I’m delighted that Mick gives an insight into his creative process as this has always fascinated me – partly I suspect because I did not grow up in the years when creative writing was on offer at school as so retained its ‘magic’ as a dark art available to only the chosen few. So when I started to write as a child I always wondered what proper writers did to produce the words on the page, and how long it took them, whether they needed to edit or if it just landed on the page fully formed. I now know, having interviewed bestselling authors, that everyone is unique. Perhaps one of the benefits of not learning how to write gives writers this freedom to forge their own method.

It takes 4-5 years for Mick to complete a novel. He usually goes through numerous edits. I have noticed that unless a writer is able to be financially secure the whole length of their novel writing, if they write genre fiction, or if little research is required, 5 years is a standard duration for a novel to come to fruition. That is how long it took me to write Rufius.
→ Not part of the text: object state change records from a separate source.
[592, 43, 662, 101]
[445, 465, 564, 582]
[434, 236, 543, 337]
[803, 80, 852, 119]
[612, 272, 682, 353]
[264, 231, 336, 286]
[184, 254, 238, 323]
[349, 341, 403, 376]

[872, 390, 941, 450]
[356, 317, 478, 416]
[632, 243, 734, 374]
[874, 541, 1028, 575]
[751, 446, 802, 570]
After the success of The Underground Man came Five boys. That was followed by a book of short stories, which Mick tells us felt like light relief after the long haul of novel writing. Haruki Murakami has commented that he often cannot surge straight into another novel and will oscillate between novel and short story writing. The Widow’s Tale was written at record speed for Mick, taking him just 1.5 years.
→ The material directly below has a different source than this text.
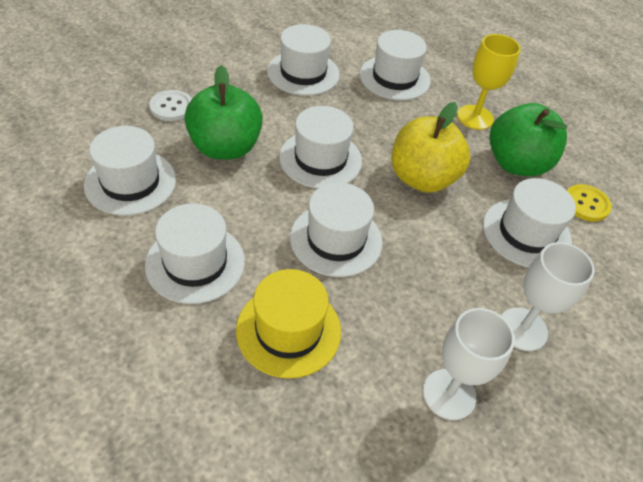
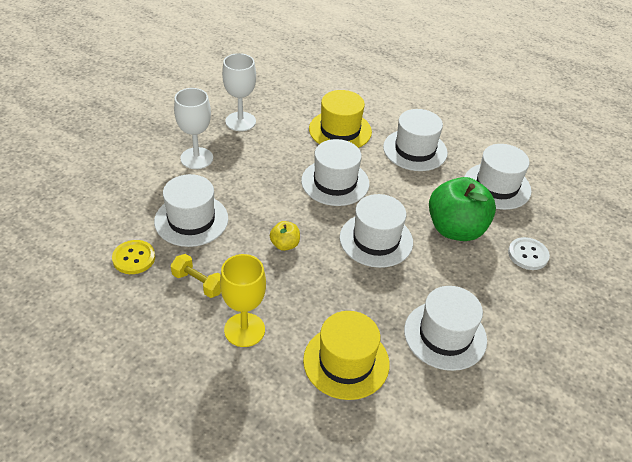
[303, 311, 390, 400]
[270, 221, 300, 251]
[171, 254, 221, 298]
Then came his latest novel – Yuki Chan in Brontë CountryOriginally a screenplay and then developed into a novel, for Yuki Chan in Bronte Country, Mick interviewed many young Japanese people.

Yuki in Bronte Country

Set in Howarth, which is the only place in England where there are signs in English & Japanese due to the hoards of Japanese tourists who descend by the coach load to trudge across the Bronte country. It fascinated Mick that an entirely different culture to ours has such an interest in our culture, or an element – or rather, a mythologised element of it.

Mick drew together seemingly disparate and unrelated subject matter into a cohesive whole. The Bronte sisters, spirit photography and artificial snow melt together in Yuki Chan in Brontë Country. Mick found a place for his interest in the myths of well known people, spirit photography – ghostly shadows hovering over people in the pictures, which was popular in Victorian and Edwardian England, as well as artificial snow inspired by a chance meeting with a Japanese physicist.

Yuki, his cynical heroine, isn’t interested in the Brontës. She imagines them so bored in their country house that they dream about giving up novel writing and becoming highway women, pinch their father’s gun and hold up a stage coach.

As Mick had threatened to ask the audience questions if they did not have any for him, there were plenty of questions – ranging from his residences at the Booth Museum and London’s Science Museum, to whether he had visited Japan (which he had not). All of which he answered with the same relaxed good humour and erudite eloquence that he had delivered his talk.